List of tasks
1. Read the text on Apple and gaming below, and say whether each statement agrees with it: (a) the iPhone shows continual growth; (b) Apple gains a full point of OS market share every month; (c) Nintendo has popularized casual and mobile gaming. For each, answer yes or no and quote the words of the text that decide it.
2. From the text on Apple and gaming below, print everything from "This readership more" down to "in the drink.".

Text for analysis
==================================================
This readership more than any other should be aware of Apple’s solvency in this worldwide financial crisis; indeed they have thrived mightily. The iPhone shows continual growth, they gain a tenth of a point of OS market share every month or two, and they’re making money hand over fist via iTunes and the App Store. Why the devil would they want to get into gaming, a market that would expose all the company’s weaknesses, bring their best hardware to its knees, and complicate their entire strategy — one which is working perfectly? I’m not saying that Apple doesn’t like to rock the boat, but they don’t do it when they stand a good chance of being thrown in the drink.


There you have it. Of course, with my luck, Apple will probably announce a huge gaming initiative tomorrow.

All that said, Apple does have an increasing presence in gaming. It owes this in no small part to Nintendo, which has popularized casual and mobile gaming to a huge extent with the Wii and DS. The iPhone may take a bite out of the more casual games coming out for the DS, but beyond that I don’t see a major effect. And as long as it’s enough for Apple to make a few bills, they’re not going to try too hard to change that.
==================================================
Listed records
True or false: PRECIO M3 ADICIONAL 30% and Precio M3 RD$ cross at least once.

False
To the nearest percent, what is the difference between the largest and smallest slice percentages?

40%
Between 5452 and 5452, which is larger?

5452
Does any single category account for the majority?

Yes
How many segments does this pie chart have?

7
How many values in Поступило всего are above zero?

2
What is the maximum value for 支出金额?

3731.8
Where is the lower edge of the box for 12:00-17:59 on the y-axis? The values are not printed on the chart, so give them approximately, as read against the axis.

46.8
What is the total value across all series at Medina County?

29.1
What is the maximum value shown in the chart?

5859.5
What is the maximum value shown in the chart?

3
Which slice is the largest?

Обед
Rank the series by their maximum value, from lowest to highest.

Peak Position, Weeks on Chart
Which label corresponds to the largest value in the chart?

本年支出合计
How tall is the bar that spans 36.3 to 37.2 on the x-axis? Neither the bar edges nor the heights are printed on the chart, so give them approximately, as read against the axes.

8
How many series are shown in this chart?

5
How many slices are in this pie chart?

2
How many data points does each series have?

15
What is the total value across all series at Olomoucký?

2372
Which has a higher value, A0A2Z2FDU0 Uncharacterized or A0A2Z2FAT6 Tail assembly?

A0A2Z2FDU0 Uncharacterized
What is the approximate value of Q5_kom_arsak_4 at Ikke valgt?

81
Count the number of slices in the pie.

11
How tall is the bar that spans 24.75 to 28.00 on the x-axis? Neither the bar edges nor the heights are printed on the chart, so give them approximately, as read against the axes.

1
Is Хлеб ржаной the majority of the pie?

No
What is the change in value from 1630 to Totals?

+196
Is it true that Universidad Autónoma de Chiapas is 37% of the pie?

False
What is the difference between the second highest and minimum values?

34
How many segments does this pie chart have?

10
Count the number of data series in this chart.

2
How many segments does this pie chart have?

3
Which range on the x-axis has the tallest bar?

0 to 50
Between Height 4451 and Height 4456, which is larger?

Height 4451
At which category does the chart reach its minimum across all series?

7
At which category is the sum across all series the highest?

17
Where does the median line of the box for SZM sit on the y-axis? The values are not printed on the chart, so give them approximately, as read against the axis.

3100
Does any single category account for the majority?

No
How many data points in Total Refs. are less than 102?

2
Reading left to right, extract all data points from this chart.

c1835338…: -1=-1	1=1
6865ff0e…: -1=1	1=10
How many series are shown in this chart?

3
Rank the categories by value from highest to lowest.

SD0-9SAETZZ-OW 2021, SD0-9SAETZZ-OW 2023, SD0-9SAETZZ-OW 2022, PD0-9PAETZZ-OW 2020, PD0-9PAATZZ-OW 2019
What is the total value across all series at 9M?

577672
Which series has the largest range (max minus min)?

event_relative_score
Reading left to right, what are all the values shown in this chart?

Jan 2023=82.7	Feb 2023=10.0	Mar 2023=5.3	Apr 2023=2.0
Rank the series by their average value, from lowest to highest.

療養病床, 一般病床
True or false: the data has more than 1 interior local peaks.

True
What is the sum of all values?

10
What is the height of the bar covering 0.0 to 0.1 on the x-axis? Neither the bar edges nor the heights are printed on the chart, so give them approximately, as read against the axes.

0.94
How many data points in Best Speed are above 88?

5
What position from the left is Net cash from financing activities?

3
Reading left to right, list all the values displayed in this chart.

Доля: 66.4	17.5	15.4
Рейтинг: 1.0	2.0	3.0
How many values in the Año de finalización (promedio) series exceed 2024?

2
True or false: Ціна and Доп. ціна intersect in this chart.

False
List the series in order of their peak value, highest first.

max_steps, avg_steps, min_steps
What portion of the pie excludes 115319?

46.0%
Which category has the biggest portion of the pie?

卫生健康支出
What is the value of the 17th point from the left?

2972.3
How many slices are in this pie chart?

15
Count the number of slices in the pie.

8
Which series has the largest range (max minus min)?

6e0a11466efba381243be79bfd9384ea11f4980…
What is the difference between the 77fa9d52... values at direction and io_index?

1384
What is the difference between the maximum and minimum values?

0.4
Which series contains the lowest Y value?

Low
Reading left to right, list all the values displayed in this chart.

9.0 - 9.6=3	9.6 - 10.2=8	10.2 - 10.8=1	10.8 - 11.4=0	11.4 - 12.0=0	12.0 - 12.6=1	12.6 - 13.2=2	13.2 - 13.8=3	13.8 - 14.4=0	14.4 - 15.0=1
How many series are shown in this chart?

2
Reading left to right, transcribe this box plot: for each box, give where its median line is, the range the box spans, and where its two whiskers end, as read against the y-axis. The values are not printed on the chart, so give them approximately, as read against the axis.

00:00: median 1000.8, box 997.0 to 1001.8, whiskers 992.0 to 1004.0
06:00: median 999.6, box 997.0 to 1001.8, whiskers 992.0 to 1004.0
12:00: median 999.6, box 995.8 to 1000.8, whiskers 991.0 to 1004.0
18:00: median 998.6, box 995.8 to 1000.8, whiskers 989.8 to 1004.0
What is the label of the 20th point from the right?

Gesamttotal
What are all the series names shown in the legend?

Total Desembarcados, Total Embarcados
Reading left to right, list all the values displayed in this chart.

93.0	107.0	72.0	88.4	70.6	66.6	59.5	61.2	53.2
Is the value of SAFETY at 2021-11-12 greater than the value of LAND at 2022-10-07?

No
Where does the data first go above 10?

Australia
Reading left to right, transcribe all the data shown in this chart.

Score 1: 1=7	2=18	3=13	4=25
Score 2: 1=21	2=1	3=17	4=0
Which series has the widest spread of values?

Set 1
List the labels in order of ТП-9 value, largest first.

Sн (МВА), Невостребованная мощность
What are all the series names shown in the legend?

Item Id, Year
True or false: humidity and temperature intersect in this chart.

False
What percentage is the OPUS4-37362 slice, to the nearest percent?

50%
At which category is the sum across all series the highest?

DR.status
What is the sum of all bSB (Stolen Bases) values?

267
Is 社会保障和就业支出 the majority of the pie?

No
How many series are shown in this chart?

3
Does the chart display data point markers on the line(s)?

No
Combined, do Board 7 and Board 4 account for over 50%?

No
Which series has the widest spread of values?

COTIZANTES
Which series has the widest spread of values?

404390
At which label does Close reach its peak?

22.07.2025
==================================================
Answers to the exercises
1.
(a) Yes: "The iPhone shows continual growth"
(b) No: "they gain a tenth of a point of OS market share every month or two"
(c) Yes: "Nintendo, which has popularized casual and mobile gaming to a huge extent with the Wii and DS"

2.
This readership more than any other should be aware of Apple’s solvency in this worldwide financial crisis; indeed they have thrived mightily. The iPhone shows continual growth, they gain a tenth of a point of OS market share every month or two, and they’re making money hand over fist via iTunes and the App Store. Why the devil would they want to get into gaming, a market that would expose all the company’s weaknesses, bring their best hardware to its knees, and complicate their entire strategy — one which is working perfectly? I’m not saying that Apple doesn’t like to rock the boat, but they don’t do it when they stand a good chance of being thrown in the drink.